The pandemic has had a severe impact on households and small businesses, particularly low-income workers and communities and people of color. While eligibility is flexible to respond to a recipient’s needs, the intent of this portion of ARPA is to remediate the impact of the pandemic on these households, businesses, non-profits, and workers in communities disproportionately affected.
Eligible instances of economic impact responses to the COVID-19 emergency include:
- Build internal capacity to implement economic relief programs, with investments in data analytics, targeted outreach, technology infrastructure, and impact evaluations
- Responding to households and communities that were negatively impacted by the pandemic:
- Food assistance & food banks
- Emergency housing assistance: rental assistance, mortgage assistance, utility assistance, assistance paying delinquent property taxes, counseling and legal aid to prevent eviction and homelessness & emergency programs or services for homeless individuals, including temporary residences for people experiencing homelessness
- Health insurance coverage expansion
- Benefits for surviving family members of individuals who have died from COVID-19
- Assistance to individuals who want and are available for work, including job training, public jobs programs and fairs, support for childcare and transportation to and from a jobsite or interview, incentives for newly-employed workers, subsidized employment, grants to hire underserved workers, assistance to unemployed individuals to start small businesses & development of job and workforce training centers
- Financial services for the unbanked and underbanked
- Burials, home repair & home weatherization
- Programs, devices & equipment for internet access and digital literacy, including subsidies for costs of access
- Cash assistance
- Paid sick, medical, and family leave programs
- Assistance in accessing and applying for public benefits or services
- Childcare and early learning services, home visiting programs, services for child welfare-involved families and foster youth & childcare facilities
- Assistance to address the impact of learning loss for K-12 students (e.g., high-quality tutoring, differentiated instruction)

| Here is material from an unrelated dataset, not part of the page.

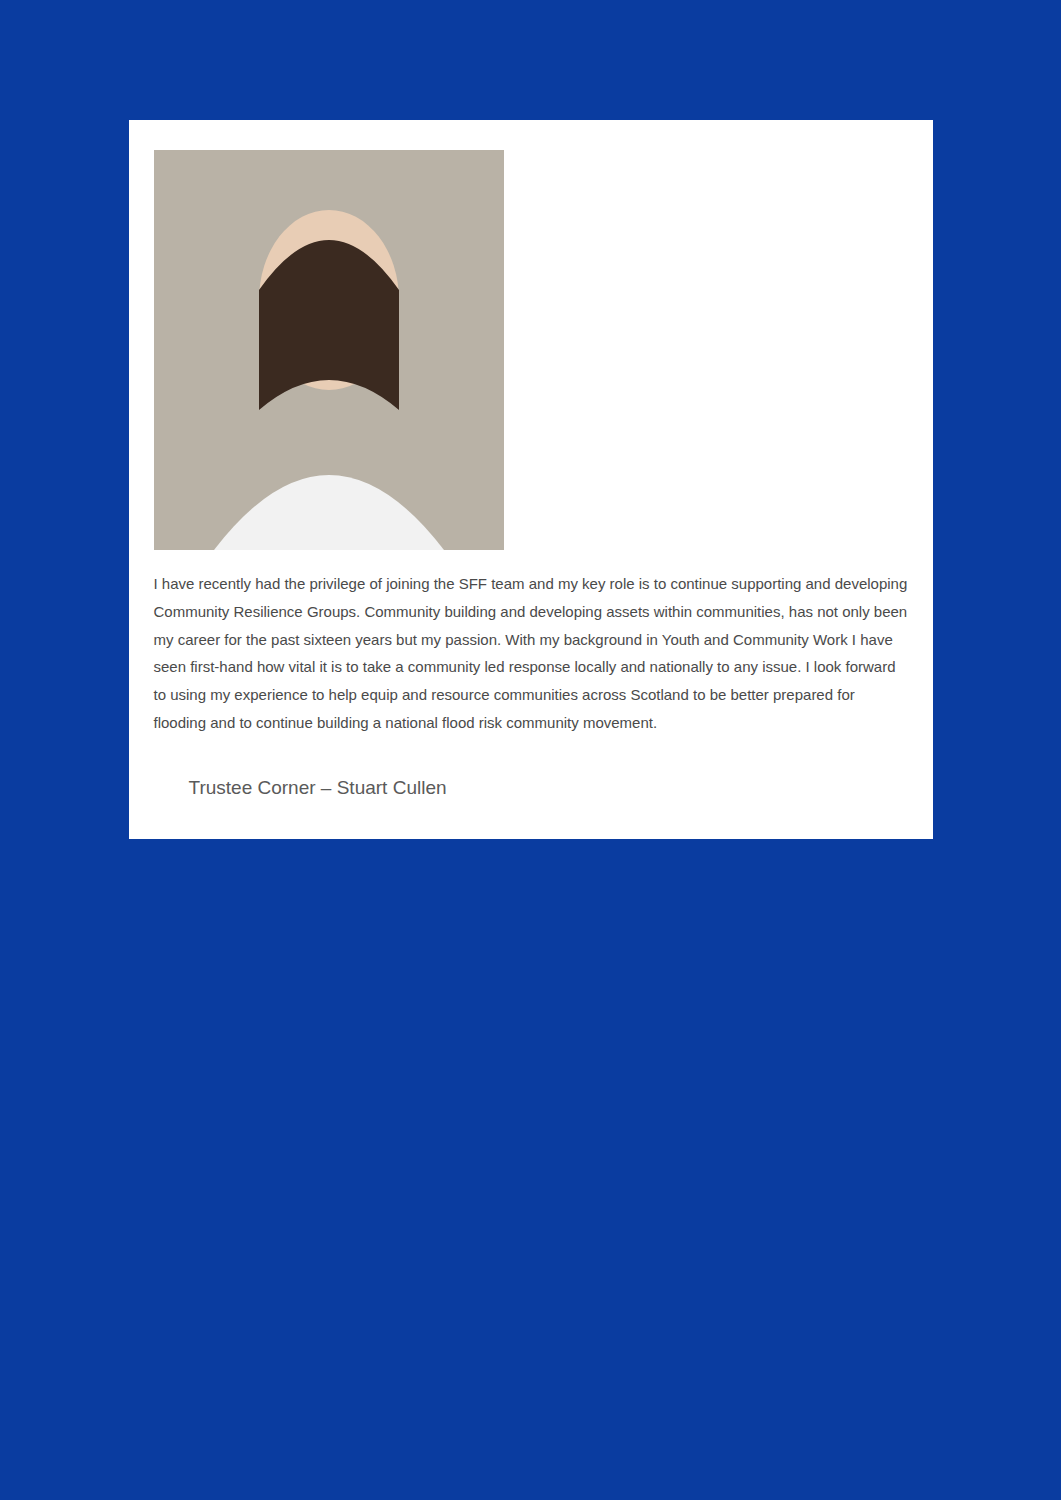I have recently had the privilege of joining the SFF team and my key role is to continue supporting and developing Community Resilience Groups. Community building and developing assets within communities, has not only been my career for the past sixteen years but my passion. With my background in Youth and Community Work I have seen first-hand how vital it is to take a community led response locally and nationally to any issue. I look forward to using my experience to help equip and resource communities across Scotland to be better prepared for flooding and to continue building a national flood risk community movement.
Trustee Corner – Stuart Cullen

- Programs or services to support long-term housing security: including development of affordable housing and permanent supportive housing
- Certain contributions to an Unemployment Insurance Trust Fund
- Responses to disproportionate impacts of the pandemic on households and communities:
- Pay for community health workers to help households access health & social services
- Remediation of lead paint or other lead hazards
- Primary care clinics, hospitals, integration of health services into other settings, and other investments in medical equipment & facilities designed to address health disparities
- Housing vouchers & assistance relocating to neighborhoods with higher economic opportunity
- Investments in neighborhoods to promote improved health outcomes
- Improvements to vacant and abandoned properties, including rehabilitation or maintenance, renovation, removal and remediation of environmental contaminants, demolition or deconstruction, greening/vacant lot cleanup & conversion to affordable housing
- Services to address educational disparities, including assistance to high-poverty school districts & educational and evidence-based services to address student academic, social, emotional, and mental health needs
- Schools and other educational equipment & facilities
- Providing assistance to small businesses, non-profits, and impacted industries
- Offering loans and grants to mitigate financial hardships caused by the pandemic
- Offering technical assistance, counseling, or business planning
- Offering aid to tourism, travel, hospitality, and other impacted industries
- Addressing public sector capacity:
- Provide payroll and benefits for public health, public safety, or human services workers
- Rehiring public sector staff (up to rates 7.5% above pre-pandemic levels)
To determine whether a program or service “responds” to the public health emergency, the recipient must do the following:
- Identify a need or negative impact of the public health emergency
- Identify how the program, service, or other intervention addresses the need or negative impact
- To be eligible for ARPA funds, the program, service, or other intervention must be in response to the disease itself or the harmful consequences of economic disruptions from or exacerbated by the COVID-19 public health emergency
Investment in capital expenditures, including property, facilities, and equipment, is allowable under this category for certain instances. Applicants must include written justifications for any expenditures over $1 million. This justification should include how the capital expenditure is “related and reasonably proportional to the pandemic impact identified and reasonably designed to benefit the impacted population or class.” Ineligible capital purchases include construction of correctional facilities as a response to increased rate of crime, construction of new congregate facilities to decrease spread of COVID-19 in facilities, and construction of convention centers, stadiums, or other large capital projects for general economic development aid to impacted industries.
The application will require that the recipient provide supporting documentation for the expenditures incurred.